= EXERCISE OBJECTIVE =
Copy out every line in the records below that contains the word "depth".
## begin
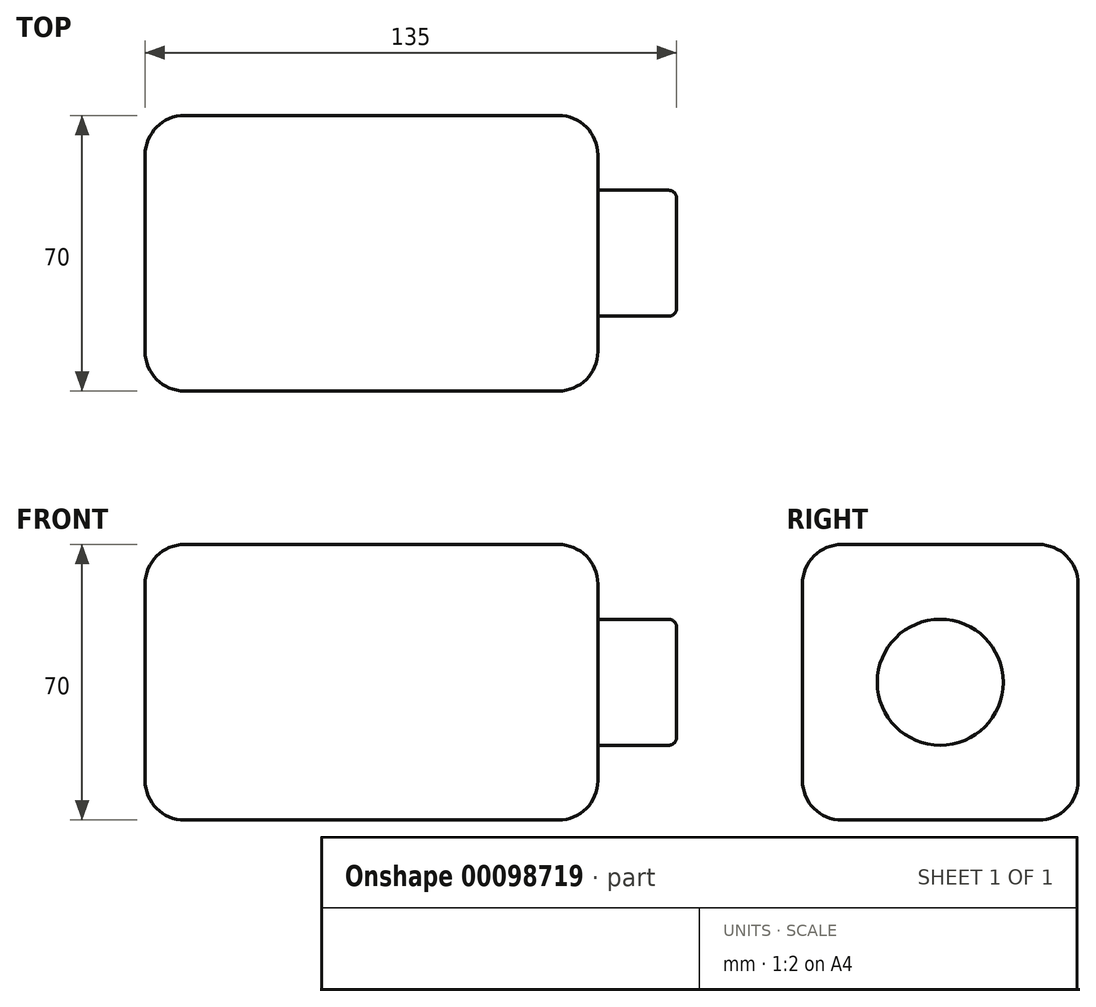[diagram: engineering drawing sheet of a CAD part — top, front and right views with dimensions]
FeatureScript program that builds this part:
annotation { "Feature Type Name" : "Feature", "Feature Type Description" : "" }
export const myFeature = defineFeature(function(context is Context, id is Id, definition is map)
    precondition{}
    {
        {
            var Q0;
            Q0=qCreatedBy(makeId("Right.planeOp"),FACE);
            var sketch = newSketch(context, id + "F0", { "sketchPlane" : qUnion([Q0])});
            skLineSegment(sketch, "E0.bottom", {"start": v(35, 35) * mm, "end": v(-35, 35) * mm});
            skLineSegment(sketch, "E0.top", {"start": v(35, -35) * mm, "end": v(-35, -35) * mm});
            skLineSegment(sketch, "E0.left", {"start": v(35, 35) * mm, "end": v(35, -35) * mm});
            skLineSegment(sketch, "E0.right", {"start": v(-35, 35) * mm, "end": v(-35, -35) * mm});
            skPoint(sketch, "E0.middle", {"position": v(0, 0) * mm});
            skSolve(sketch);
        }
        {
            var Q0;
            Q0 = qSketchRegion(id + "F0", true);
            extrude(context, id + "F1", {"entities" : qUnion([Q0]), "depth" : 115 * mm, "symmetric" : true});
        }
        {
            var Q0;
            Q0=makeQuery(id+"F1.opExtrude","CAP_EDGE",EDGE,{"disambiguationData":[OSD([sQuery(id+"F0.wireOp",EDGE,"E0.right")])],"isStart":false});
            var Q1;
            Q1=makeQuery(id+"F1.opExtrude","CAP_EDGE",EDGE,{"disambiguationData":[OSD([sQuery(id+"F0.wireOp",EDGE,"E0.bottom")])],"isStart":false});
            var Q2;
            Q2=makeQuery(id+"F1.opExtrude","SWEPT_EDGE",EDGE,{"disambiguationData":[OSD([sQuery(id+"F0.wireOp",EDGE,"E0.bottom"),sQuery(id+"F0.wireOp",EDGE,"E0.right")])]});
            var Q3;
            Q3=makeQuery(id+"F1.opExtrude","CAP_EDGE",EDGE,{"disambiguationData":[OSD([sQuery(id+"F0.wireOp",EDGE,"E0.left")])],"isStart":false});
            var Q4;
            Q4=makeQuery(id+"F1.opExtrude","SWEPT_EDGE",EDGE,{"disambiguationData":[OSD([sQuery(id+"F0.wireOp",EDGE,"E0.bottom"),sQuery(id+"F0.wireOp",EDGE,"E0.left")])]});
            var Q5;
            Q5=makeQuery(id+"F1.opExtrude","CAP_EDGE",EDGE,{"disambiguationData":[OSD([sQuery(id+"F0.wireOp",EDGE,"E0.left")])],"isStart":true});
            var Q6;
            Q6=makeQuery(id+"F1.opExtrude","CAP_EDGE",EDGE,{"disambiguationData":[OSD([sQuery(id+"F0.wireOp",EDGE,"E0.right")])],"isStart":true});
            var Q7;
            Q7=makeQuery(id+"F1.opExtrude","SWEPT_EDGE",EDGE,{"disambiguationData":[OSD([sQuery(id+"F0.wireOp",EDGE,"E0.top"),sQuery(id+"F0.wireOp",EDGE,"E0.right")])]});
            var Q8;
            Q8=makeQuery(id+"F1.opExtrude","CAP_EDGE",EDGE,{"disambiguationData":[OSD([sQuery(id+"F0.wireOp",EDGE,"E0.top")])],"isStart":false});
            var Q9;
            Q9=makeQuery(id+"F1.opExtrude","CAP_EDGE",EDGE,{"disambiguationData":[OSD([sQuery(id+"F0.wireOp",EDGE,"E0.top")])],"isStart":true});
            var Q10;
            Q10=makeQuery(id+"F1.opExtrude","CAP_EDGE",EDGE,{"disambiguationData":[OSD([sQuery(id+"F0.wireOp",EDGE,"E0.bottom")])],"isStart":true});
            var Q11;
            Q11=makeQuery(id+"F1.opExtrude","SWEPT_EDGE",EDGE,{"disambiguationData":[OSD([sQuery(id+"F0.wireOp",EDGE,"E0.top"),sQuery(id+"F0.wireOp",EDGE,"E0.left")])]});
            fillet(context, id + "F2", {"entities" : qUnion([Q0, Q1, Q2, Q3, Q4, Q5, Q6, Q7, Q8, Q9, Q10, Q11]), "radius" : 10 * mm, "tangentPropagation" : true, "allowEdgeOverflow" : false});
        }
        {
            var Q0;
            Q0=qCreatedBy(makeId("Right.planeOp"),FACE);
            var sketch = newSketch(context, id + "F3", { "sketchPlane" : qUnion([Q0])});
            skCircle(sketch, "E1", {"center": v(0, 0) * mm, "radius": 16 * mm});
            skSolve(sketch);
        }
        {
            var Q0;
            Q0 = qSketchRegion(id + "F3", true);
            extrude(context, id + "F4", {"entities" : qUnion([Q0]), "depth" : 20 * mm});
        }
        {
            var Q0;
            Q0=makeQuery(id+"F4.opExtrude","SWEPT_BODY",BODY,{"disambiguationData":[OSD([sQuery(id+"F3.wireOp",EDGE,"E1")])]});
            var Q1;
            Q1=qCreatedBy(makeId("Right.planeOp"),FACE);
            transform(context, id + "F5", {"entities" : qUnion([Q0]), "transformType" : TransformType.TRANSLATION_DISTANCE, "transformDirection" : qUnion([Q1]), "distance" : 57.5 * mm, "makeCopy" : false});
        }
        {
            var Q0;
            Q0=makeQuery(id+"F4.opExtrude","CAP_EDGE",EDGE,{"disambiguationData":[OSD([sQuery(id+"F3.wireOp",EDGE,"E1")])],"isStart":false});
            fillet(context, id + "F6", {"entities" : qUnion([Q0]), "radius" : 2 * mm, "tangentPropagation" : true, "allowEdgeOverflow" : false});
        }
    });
## end
= SOLUTION =
            extrude(context, id + "F1", {"entities" : qUnion([Q0]), "depth" : 115 * mm, "symmetric" : true});
            extrude(context, id + "F4", {"entities" : qUnion([Q0]), "depth" : 20 * mm});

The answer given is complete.